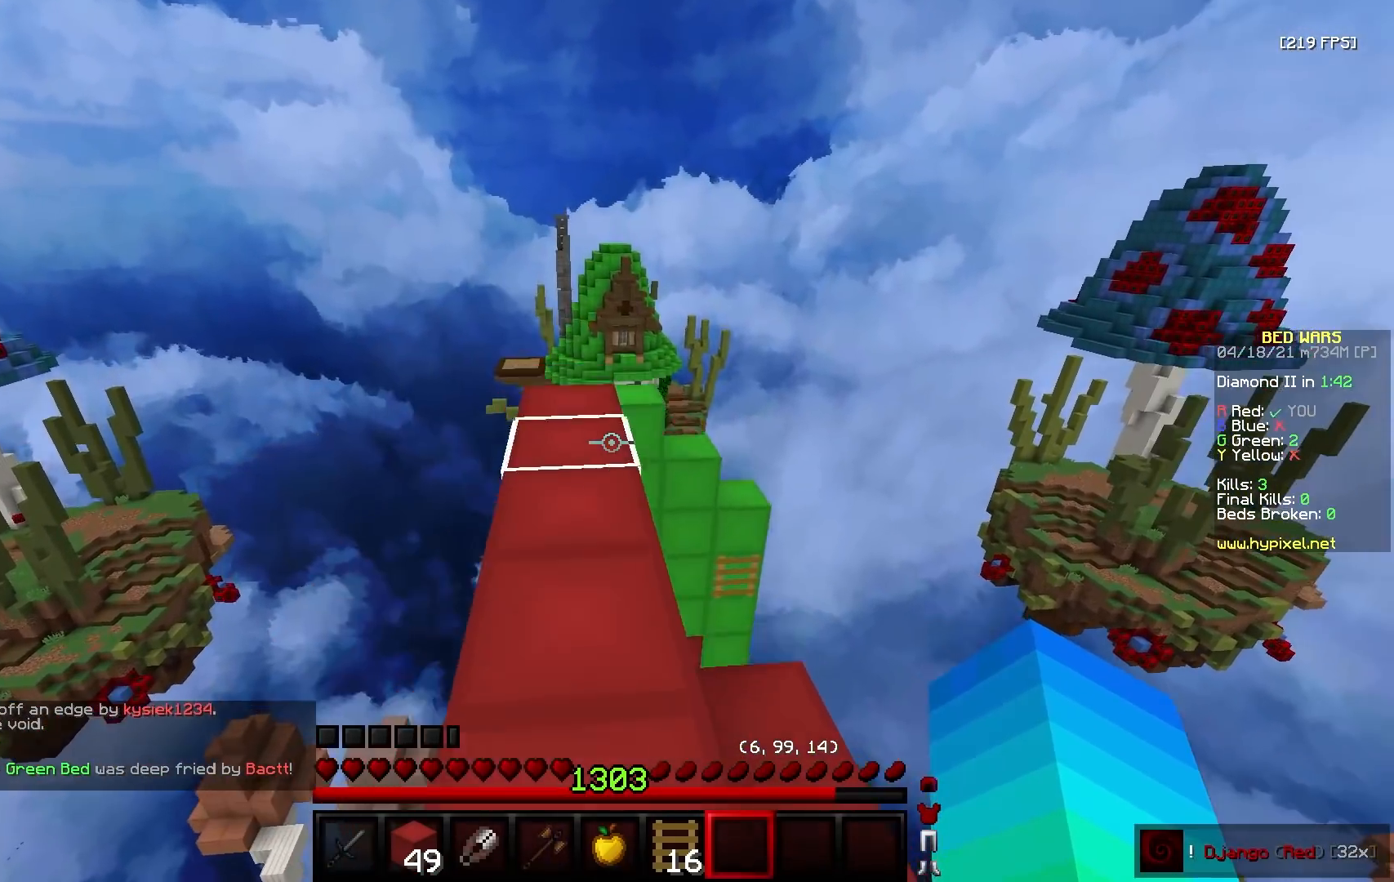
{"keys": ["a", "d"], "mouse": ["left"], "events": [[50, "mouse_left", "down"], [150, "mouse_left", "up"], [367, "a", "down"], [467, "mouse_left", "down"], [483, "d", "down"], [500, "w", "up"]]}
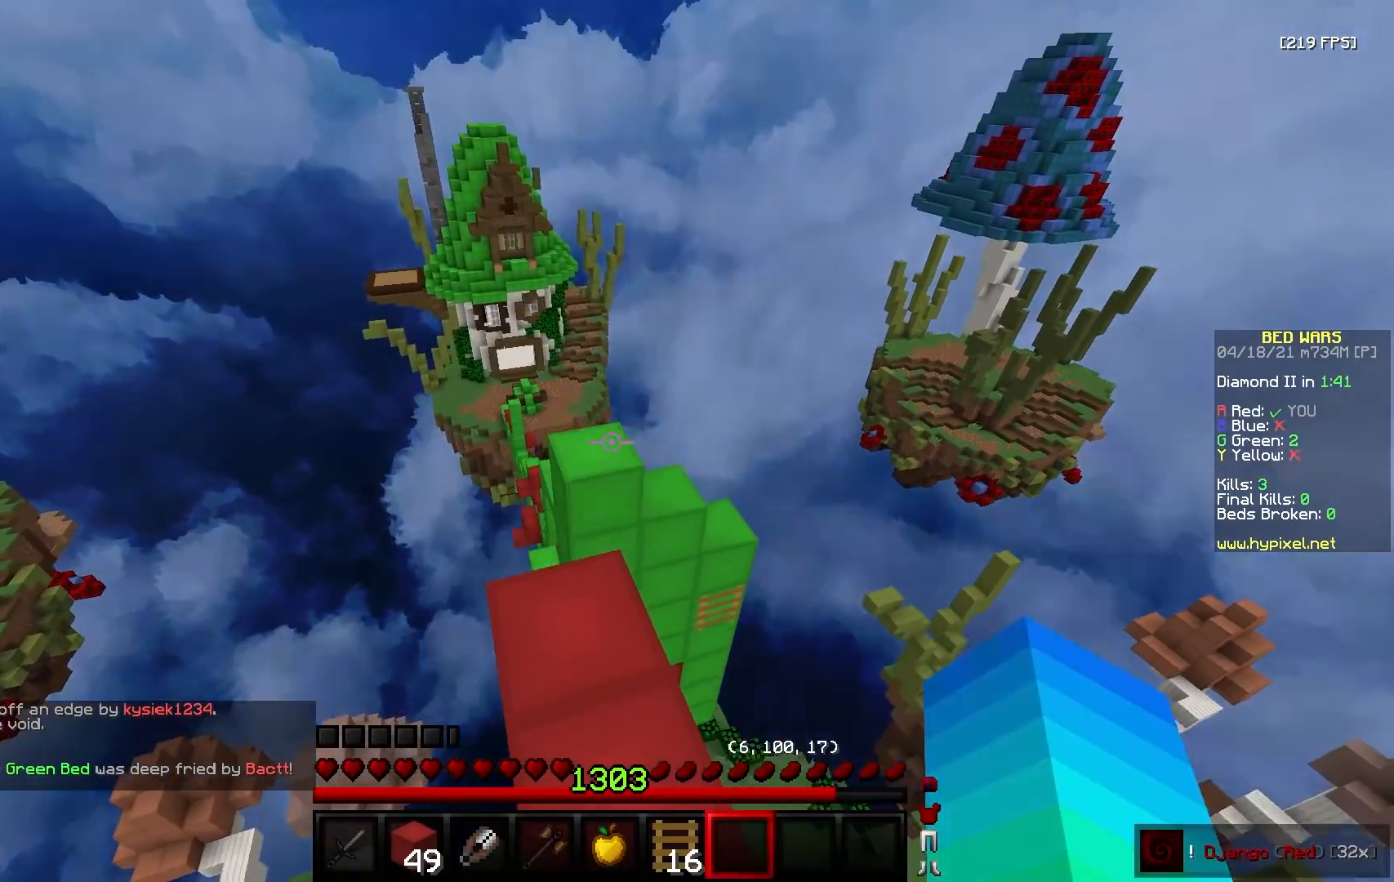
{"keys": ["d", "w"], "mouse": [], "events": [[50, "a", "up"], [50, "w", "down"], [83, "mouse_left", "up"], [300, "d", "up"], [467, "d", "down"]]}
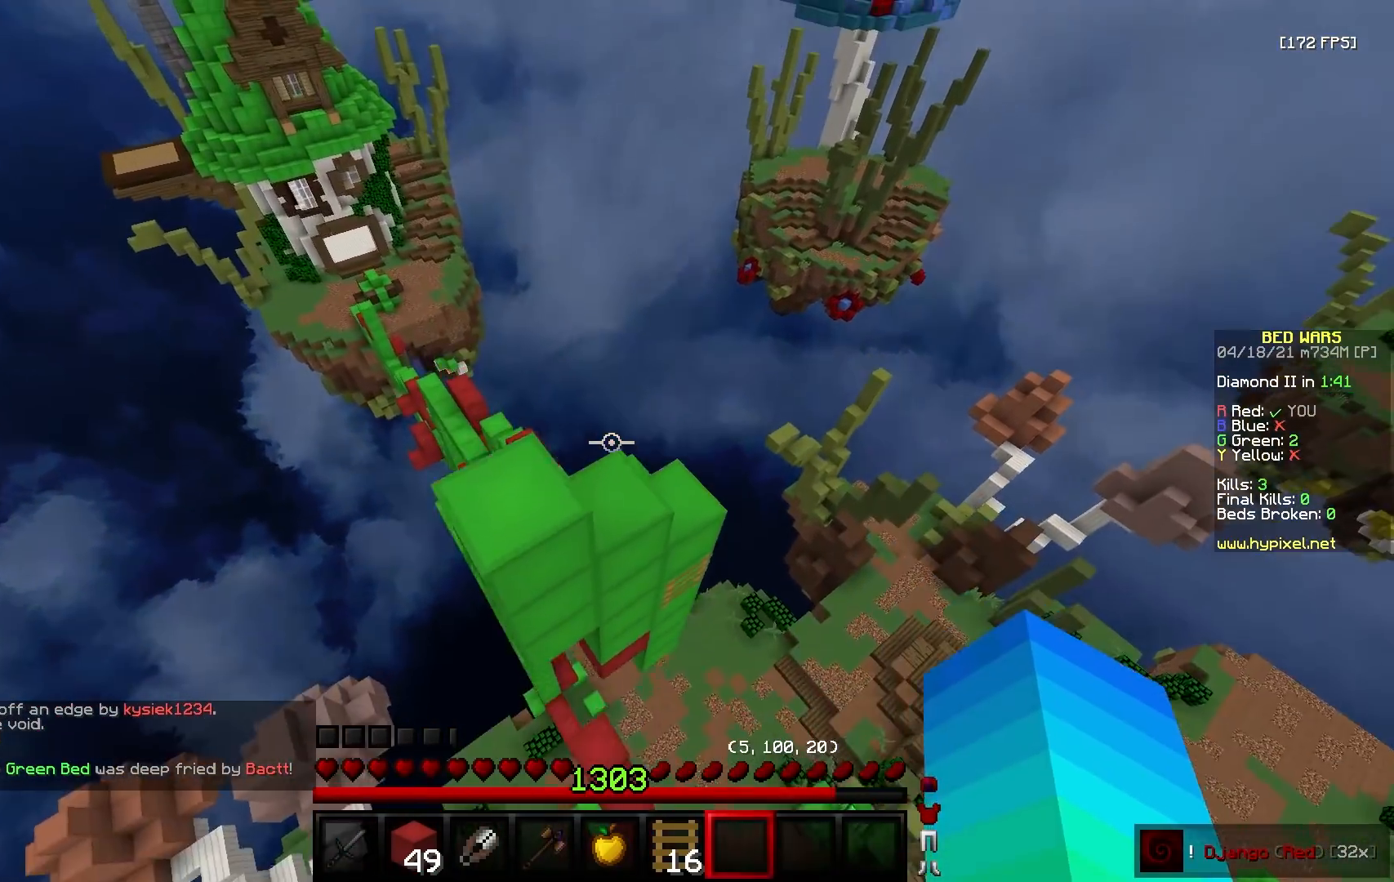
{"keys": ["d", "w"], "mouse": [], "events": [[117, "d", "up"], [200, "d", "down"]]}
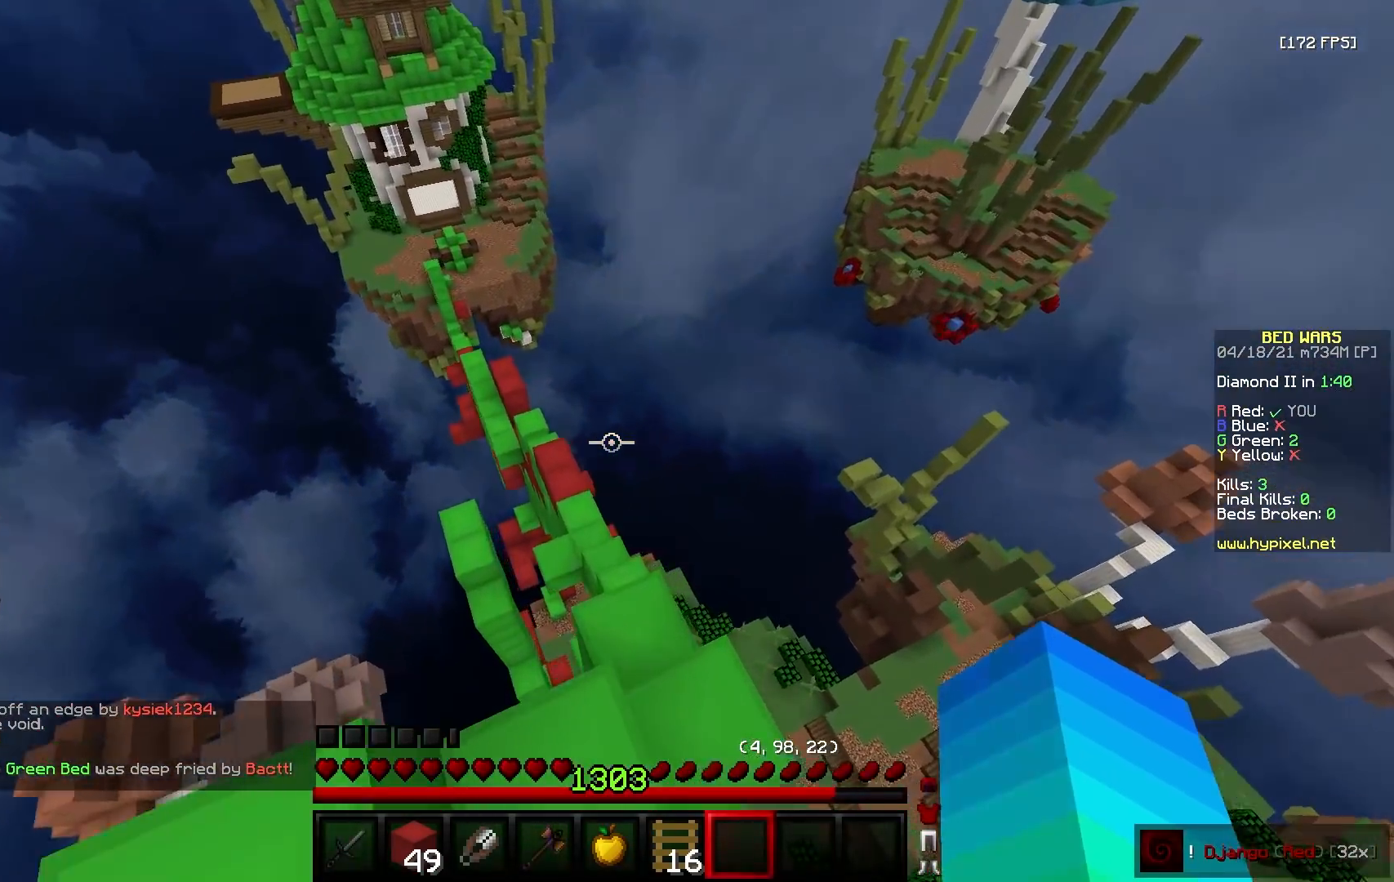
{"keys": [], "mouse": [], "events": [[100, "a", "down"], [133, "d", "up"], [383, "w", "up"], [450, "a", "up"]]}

- - -

Task
Please retype the data exactly, but do not carry over any picture.

Exercise output
{"keys": ["a", "d"], "mouse": ["left"], "events": [[50, "mouse_left", "down"], [150, "mouse_left", "up"], [367, "a", "down"], [467, "mouse_left", "down"], [483, "d", "down"], [500, "w", "up"]]}
{"keys": ["d", "w"], "mouse": [], "events": [[50, "a", "up"], [50, "w", "down"], [83, "mouse_left", "up"], [300, "d", "up"], [467, "d", "down"]]}
{"keys": ["d", "w"], "mouse": [], "events": [[117, "d", "up"], [200, "d", "down"]]}
{"keys": [], "mouse": [], "events": [[100, "a", "down"], [133, "d", "up"], [383, "w", "up"], [450, "a", "up"]]}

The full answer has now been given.